This is a couple of days old but I missed it and I know you did too because you wouldn't cheat on this site.
Google's YouTube has agreed to pay $24.5 million to settle a lawsuit President Donald Trump brought after the video site suspended his account following the Jan. 6, 2021 attacks on the Capitol following the election that resulted in him leaving the White House for four years.
The settlement of the more than four-year-old case earmarks $22 million for Trump to contribute to the Trust for the National Mall and a construction of a White House ballroom, according to court documents filed Monday. The remaining $2.5 million will be paid to other parties involved in the case, including the writer Naomi Wolf and the American Conservative Union.
Alphabet, the parent of Google, is the third major technology company to settle a volley of lawsuits that Trump brought for what he alleged had unfairly muzzled him after his first term as president ended in January 2021. He filed similar cases Facebook parent Meta Platforms and Twitter before it was bought by billionaire Elon Musk in 2022 and rebranded as X.
Meta agreed to pay $25 million to settle Trumps' lawsuit over his 2021 suspension from Facebook and X agreed to settle the lawsuit that Trump brought against Twitter for $10 million. When the lawsuits against Meta. Twitter and YouTube were filed, legal experts predicted Trump had little chance of prevailing.
Just as Jake Tapper was claiming that the three-day suspension of Jimmy Kimmel was the greatest assault on speech in human history, Google/YouTube admitted that it had banned accounts presenting perfectly legal -- and, in fact, perfectly true -- facts about covid and the non-vaccinating vaccines. (Apparently Jake Tapper doesn't watch the news. Or else he's just a hack lifelong Democrat activist. You choose.)
Too little, too late, says Wendi Strauch Mahoney at American Thinker.
Google and its parent company Alphabet Inc. finally put in writing what many have suspected for years: Senior Biden-era officials "conducted repeated and sustained outreach" to the company and pressed YouTube to remove COVID-related videos that did not violate YouTube's policies.
In a Sep. 23 letter to House Judiciary chairman Jim Jordan (R-Ohio), Alphabet's counsel called such government attempts to dictate moderation "unacceptable and wrong" and said YouTube will create a pathway for creators banned under now-retired COVID-19 and 2020/2024 election policies to return. Google's mea culpa followed a March 6, 2025 subpoena issued by Jordan.
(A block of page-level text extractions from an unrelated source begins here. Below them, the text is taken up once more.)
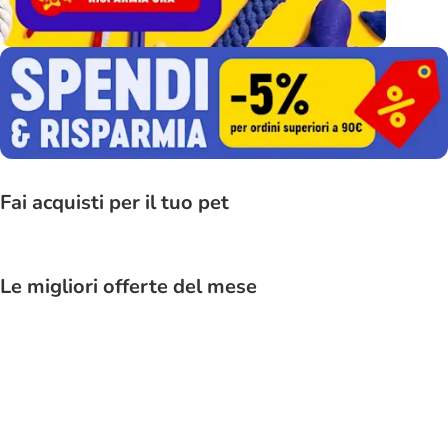
Fai acquisti per il tuo pet
Le migliori offerte del mese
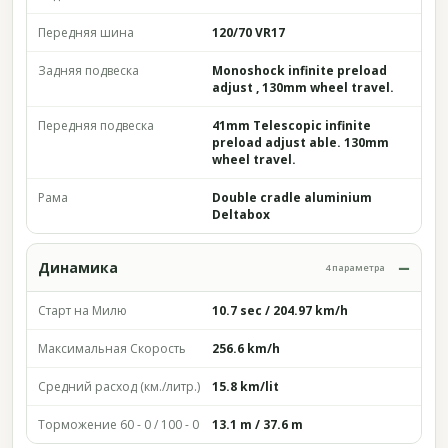
Передняя шина
120/70 VR17
Задняя подвеска
Monoshock infinite preload
adjust , 130mm wheel travel.
Передняя подвеска
41mm Telescopic infinite
preload adjust able. 130mm
wheel travel.
Рама
Double cradle aluminium
Deltabox
Динамика
4 параметра
Старт на Милю
10.7 sec / 204.97 km/h
Максимальная Скорость
256.6 km/h
Средний расход (км./литр.)
15.8 km/lit
Торможение 60 - 0 / 100 - 0
13.1 m / 37.6 m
The House Judiciary Committee summarized the admission, underscoring five key points from Google:
Biden officials pressured the company to censor Americans and take down lawful content.Google considers that pressure "unacceptable and wrong."
Public debate should not hinge on deferring to "authorities."
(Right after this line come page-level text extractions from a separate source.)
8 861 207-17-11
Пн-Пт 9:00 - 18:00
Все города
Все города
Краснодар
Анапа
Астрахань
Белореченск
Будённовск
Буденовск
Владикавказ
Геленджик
The company will not empower third-party fact-checkers to label or remove content.
European speech rules, including the Digital Services Act, risk forcing removal of lawful American speech.
In unusually plain language for outside counsel, Alphabet told Congress that during COVID-19, "White House officials" sought removal of non-violative videos and that the broader political atmosphere -- "including President Biden" -- sought to influence platform decisions. Alphabet says it "consistently fought against those efforts on First Amendment grounds."
Google excused its behavior, arguing that the "COVID-19 pandemic was an unprecedented time in which online platforms had to reach decisions about how best to balance freedom of expression with responsibility, including responsibility with respect to the moderation of user-generated content that could result in real-world harm." But this reads as a convenient, too-little, too-late defense. Google knew what it was doing and chose policies that harmed lawful speech anyway. Even Alphabet's lawyers now concede that "it is unacceptable and wrong when any government, including the Biden Administration, attempts to dictate how the company moderates content" -- a striking admission, given that the COVID- and election-related speech at issue was plainly protected by the First Amendment.
To illustrate just how materially damaging the removals were, Richard Baris speaks not only to his own experience, but also many others' all too common experiences with Google. Baris (People's Pundit) is a well respected data analyst and commentator whose polling outfit, Big Data Poll, has accurately predicted several presidential elections, including 2024.
During his appearance on the Sep. 24, 2025 QuiteFrankly podcast, Baris describes the excruciating consequences of being suppressed and then banned by Google's YouTube. Like so many others, he was repeatedly struck, demonetized, and throttled by Google, actions that translated to significant lost income, lost audience, and throttled fact-based reporting.
Baris said the strikes and demonetization were ironically triggered by concrete pieces of journalism and data analysis. In one instance, he said he aired and analyzed remarks from the U.K. health minister -- summarizing that masking children "didn't prevent" transmission and could harm cognitive and social development. He said the video was struck for "medical misinformation." YouTube, he said, repeatedly threatened channel closure when he and his team presented longitudinal findings and compared them with published studies. Baris believes that much of it was political, and he is not wrong.